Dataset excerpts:
::::
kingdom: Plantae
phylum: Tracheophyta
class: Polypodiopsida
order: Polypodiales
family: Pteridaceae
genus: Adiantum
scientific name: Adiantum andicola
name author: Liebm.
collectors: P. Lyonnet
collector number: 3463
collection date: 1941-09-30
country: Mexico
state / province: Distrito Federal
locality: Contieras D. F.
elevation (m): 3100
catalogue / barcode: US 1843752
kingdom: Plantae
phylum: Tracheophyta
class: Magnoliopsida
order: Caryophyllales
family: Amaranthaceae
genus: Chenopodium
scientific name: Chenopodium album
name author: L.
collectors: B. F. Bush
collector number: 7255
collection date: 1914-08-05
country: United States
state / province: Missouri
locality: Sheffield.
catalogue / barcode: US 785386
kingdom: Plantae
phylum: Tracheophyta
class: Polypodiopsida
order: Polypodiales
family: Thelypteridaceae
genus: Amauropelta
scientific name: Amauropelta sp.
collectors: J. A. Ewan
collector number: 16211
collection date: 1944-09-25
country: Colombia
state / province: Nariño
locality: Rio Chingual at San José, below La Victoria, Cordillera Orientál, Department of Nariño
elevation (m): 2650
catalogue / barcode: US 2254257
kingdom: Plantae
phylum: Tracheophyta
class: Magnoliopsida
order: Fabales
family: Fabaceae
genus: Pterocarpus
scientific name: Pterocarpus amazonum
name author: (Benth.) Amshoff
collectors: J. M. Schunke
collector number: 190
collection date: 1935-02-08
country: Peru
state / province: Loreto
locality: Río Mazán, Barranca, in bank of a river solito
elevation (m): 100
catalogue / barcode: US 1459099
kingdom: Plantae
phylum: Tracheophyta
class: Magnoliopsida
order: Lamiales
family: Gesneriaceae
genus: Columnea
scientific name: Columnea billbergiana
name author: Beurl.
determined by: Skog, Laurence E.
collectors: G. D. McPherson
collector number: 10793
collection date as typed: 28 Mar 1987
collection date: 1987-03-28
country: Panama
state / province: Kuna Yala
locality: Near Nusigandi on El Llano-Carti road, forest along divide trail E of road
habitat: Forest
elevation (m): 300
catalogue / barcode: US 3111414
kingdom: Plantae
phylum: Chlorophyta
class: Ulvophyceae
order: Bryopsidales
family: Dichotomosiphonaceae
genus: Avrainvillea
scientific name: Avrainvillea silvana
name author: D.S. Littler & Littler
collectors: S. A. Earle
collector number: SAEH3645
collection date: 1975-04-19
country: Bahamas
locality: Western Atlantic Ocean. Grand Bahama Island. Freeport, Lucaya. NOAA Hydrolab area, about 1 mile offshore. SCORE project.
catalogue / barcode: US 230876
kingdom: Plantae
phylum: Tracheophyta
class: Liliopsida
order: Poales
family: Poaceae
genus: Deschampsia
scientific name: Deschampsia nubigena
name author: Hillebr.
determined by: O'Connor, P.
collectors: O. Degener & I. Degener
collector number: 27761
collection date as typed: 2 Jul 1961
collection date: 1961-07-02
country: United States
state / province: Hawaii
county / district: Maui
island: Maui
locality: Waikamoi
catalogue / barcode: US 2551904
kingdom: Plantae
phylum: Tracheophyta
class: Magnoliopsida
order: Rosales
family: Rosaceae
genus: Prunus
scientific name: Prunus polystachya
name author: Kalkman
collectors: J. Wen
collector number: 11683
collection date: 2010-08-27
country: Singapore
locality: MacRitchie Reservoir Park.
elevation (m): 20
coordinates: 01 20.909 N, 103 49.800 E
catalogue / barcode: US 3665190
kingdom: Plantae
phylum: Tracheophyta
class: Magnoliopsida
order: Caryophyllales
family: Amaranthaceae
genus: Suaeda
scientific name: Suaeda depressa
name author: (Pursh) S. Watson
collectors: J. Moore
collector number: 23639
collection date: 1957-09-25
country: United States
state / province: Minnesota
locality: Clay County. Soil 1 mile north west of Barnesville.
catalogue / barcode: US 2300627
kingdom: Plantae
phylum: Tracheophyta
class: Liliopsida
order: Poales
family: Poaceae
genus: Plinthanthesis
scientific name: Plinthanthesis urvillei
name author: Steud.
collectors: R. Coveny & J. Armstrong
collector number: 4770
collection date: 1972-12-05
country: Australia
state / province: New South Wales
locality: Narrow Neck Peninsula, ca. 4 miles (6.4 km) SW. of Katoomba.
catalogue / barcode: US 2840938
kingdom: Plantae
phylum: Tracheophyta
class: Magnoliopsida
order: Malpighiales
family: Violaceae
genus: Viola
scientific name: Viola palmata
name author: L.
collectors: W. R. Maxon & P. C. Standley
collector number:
::::
## WHAT THIS TASK INVOLVES:
Copy out every line of the listing above without changing a single character.

## FINISHED TASK:
kingdom: Plantae
phylum: Tracheophyta
class: Polypodiopsida
order: Polypodiales
family: Pteridaceae
genus: Adiantum
scientific name: Adiantum andicola
name author: Liebm.
collectors: P. Lyonnet
collector number: 3463
collection date: 1941-09-30
country: Mexico
state / province: Distrito Federal
locality: Contieras D. F.
elevation (m): 3100
catalogue / barcode: US 1843752
kingdom: Plantae
phylum: Tracheophyta
class: Magnoliopsida
order: Caryophyllales
family: Amaranthaceae
genus: Chenopodium
scientific name: Chenopodium album
name author: L.
collectors: B. F. Bush
collector number: 7255
collection date: 1914-08-05
country: United States
state / province: Missouri
locality: Sheffield.
catalogue / barcode: US 785386
kingdom: Plantae
phylum: Tracheophyta
class: Polypodiopsida
order: Polypodiales
family: Thelypteridaceae
genus: Amauropelta
scientific name: Amauropelta sp.
collectors: J. A. Ewan
collector number: 16211
collection date: 1944-09-25
country: Colombia
state / province: Nariño
locality: Rio Chingual at San José, below La Victoria, Cordillera Orientál, Department of Nariño
elevation (m): 2650
catalogue / barcode: US 2254257
kingdom: Plantae
phylum: Tracheophyta
class: Magnoliopsida
order: Fabales
family: Fabaceae
genus: Pterocarpus
scientific name: Pterocarpus amazonum
name author: (Benth.) Amshoff
collectors: J. M. Schunke
collector number: 190
collection date: 1935-02-08
country: Peru
state / province: Loreto
locality: Río Mazán, Barranca, in bank of a river solito
elevation (m): 100
catalogue / barcode: US 1459099
kingdom: Plantae
phylum: Tracheophyta
class: Magnoliopsida
order: Lamiales
family: Gesneriaceae
genus: Columnea
scientific name: Columnea billbergiana
name author: Beurl.
determined by: Skog, Laurence E.
collectors: G. D. McPherson
collector number: 10793
collection date as typed: 28 Mar 1987
collection date: 1987-03-28
country: Panama
state / province: Kuna Yala
locality: Near Nusigandi on El Llano-Carti road, forest along divide trail E of road
habitat: Forest
elevation (m): 300
catalogue / barcode: US 3111414
kingdom: Plantae
phylum: Chlorophyta
class: Ulvophyceae
order: Bryopsidales
family: Dichotomosiphonaceae
genus: Avrainvillea
scientific name: Avrainvillea silvana
name author: D.S. Littler & Littler
collectors: S. A. Earle
collector number: SAEH3645
collection date: 1975-04-19
country: Bahamas
locality: Western Atlantic Ocean. Grand Bahama Island. Freeport, Lucaya. NOAA Hydrolab area, about 1 mile offshore. SCORE project.
catalogue / barcode: US 230876
kingdom: Plantae
phylum: Tracheophyta
class: Liliopsida
order: Poales
family: Poaceae
genus: Deschampsia
scientific name: Deschampsia nubigena
name author: Hillebr.
determined by: O'Connor, P.
collectors: O. Degener & I. Degener
collector number: 27761
collection date as typed: 2 Jul 1961
collection date: 1961-07-02
country: United States
state / province: Hawaii
county / district: Maui
island: Maui
locality: Waikamoi
catalogue / barcode: US 2551904
kingdom: Plantae
phylum: Tracheophyta
class: Magnoliopsida
order: Rosales
family: Rosaceae
genus: Prunus
scientific name: Prunus polystachya
name author: Kalkman
collectors: J. Wen
collector number: 11683
collection date: 2010-08-27
country: Singapore
locality: MacRitchie Reservoir Park.
elevation (m): 20
coordinates: 01 20.909 N, 103 49.800 E
catalogue / barcode: US 3665190
kingdom: Plantae
phylum: Tracheophyta
class: Magnoliopsida
order: Caryophyllales
family: Amaranthaceae
genus: Suaeda
scientific name: Suaeda depressa
name author: (Pursh) S. Watson
collectors: J. Moore
collector number: 23639
collection date: 1957-09-25
country: United States
state / province: Minnesota
locality: Clay County. Soil 1 mile north west of Barnesville.
catalogue / barcode: US 2300627
kingdom: Plantae
phylum: Tracheophyta
class: Liliopsida
order: Poales
family: Poaceae
genus: Plinthanthesis
scientific name: Plinthanthesis urvillei
name author: Steud.
collectors: R. Coveny & J. Armstrong
collector number: 4770
collection date: 1972-12-05
country: Australia
state / province: New South Wales
locality: Narrow Neck Peninsula, ca. 4 miles (6.4 km) SW. of Katoomba.
catalogue / barcode: US 2840938
kingdom: Plantae
phylum: Tracheophyta
class: Magnoliopsida
order: Malpighiales
family: Violaceae
genus: Viola
scientific name: Viola palmata
name author: L.
collectors: W. R. Maxon & P. C. Standley
collector number:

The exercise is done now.